Task details: Render the lines of the first entry below, from the line containing "all 100 nodes" up to and including the line containing "- ✅ Ready for production deployment", as a Markdown table with a "Row" column numbering each line and a "Line" column holding its text, and leave out blank lines.

Dataset excerpts:
*-*-*
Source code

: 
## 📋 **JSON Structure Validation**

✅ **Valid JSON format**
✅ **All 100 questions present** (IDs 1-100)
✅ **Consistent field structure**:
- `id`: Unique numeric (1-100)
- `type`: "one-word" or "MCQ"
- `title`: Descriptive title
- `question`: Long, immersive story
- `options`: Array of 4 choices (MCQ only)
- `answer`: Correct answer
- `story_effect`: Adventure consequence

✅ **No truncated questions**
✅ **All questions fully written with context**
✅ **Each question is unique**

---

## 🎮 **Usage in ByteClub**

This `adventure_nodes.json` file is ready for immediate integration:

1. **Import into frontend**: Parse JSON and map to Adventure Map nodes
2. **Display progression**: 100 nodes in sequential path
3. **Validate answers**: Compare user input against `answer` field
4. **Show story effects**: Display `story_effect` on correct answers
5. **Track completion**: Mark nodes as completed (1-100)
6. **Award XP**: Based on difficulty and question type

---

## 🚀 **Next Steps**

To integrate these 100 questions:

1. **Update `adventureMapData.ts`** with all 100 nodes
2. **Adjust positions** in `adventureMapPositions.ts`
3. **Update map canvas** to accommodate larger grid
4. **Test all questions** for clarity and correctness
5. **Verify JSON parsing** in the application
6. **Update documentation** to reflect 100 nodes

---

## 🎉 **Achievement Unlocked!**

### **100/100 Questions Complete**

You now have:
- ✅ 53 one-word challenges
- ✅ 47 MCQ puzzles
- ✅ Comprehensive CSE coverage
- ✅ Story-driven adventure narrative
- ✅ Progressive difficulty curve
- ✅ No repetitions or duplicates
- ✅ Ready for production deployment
*-*-*
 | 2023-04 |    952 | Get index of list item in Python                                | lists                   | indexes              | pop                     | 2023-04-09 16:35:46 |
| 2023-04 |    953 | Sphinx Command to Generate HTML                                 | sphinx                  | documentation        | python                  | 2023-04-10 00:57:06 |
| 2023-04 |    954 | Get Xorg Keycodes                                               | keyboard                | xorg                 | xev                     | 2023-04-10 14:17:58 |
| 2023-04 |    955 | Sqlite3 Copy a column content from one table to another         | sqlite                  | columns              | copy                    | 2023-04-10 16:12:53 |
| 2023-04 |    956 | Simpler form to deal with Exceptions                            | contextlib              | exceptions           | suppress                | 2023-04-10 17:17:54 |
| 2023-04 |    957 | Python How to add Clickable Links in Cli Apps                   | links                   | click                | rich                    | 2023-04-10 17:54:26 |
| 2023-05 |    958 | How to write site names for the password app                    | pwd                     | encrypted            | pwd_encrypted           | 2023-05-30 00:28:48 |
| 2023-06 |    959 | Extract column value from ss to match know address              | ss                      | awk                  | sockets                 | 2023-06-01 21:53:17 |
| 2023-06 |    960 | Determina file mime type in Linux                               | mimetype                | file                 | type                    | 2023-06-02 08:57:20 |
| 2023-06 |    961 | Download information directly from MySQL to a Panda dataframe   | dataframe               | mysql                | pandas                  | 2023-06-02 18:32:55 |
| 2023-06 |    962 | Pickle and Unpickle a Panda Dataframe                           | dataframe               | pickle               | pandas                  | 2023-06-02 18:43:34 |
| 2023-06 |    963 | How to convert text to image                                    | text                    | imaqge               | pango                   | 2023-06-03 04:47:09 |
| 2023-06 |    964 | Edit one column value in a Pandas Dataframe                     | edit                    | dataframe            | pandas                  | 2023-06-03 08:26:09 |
*-*-*
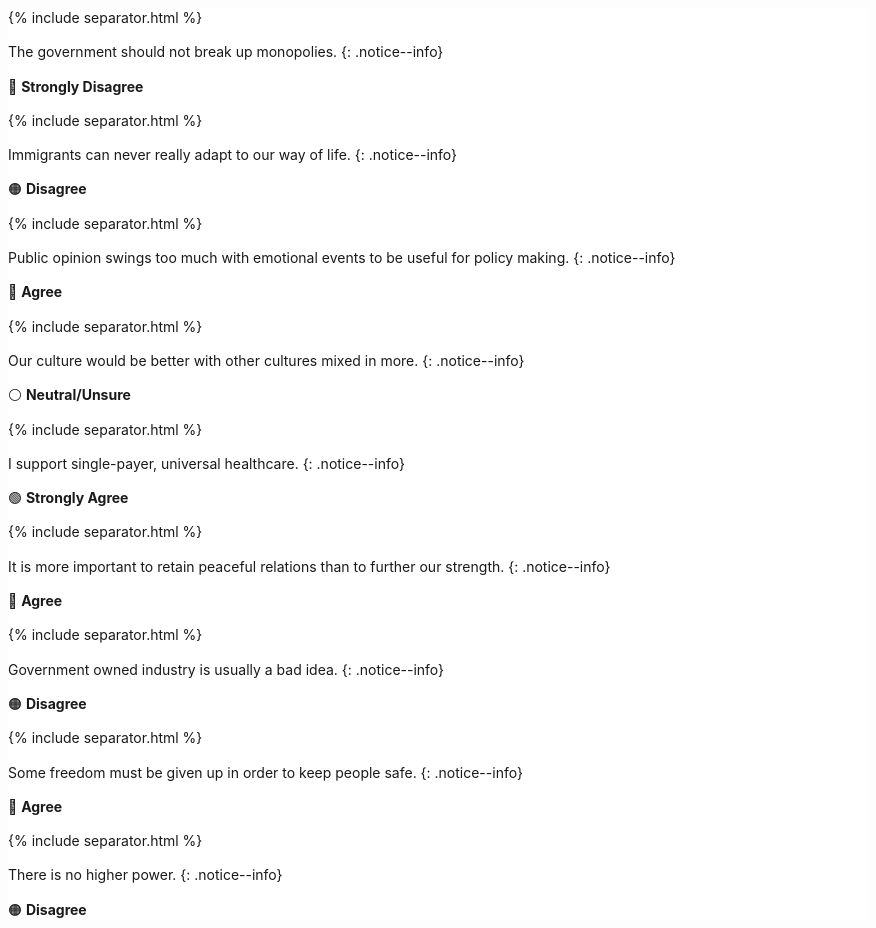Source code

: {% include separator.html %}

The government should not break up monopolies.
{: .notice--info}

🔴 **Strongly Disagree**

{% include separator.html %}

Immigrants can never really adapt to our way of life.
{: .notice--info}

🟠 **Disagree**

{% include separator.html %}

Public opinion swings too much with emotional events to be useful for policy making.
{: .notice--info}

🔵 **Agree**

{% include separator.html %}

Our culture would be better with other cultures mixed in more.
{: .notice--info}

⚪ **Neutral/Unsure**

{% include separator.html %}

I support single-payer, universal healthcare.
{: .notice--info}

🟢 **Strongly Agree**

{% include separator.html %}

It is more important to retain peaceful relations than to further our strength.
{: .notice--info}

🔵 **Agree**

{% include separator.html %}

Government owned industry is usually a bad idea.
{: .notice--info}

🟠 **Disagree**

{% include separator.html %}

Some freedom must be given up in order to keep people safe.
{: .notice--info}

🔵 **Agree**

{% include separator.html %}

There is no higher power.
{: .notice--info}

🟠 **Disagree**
*-*-*
Answer box:
| Row | Line |
|---|---|
| 1 | 1. **Update `adventureMapData.ts`** with all 100 nodes |
| 2 | 2. **Adjust positions** in `adventureMapPositions.ts` |
| 3 | 3. **Update map canvas** to accommodate larger grid |
| 4 | 4. **Test all questions** for clarity and correctness |
| 5 | 5. **Verify JSON parsing** in the application |
| 6 | 6. **Update documentation** to reflect 100 nodes |
| 7 | --- |
| 8 | ## 🎉 **Achievement Unlocked!** |
| 9 | ### **100/100 Questions Complete** |
| 10 | You now have: |
| 11 | - ✅ 53 one-word challenges |
| 12 | - ✅ 47 MCQ puzzles |
| 13 | - ✅ Comprehensive CSE coverage |
| 14 | - ✅ Story-driven adventure narrative |
| 15 | - ✅ Progressive difficulty curve |
| 16 | - ✅ No repetitions or duplicates |
| 17 | - ✅ Ready for production deployment |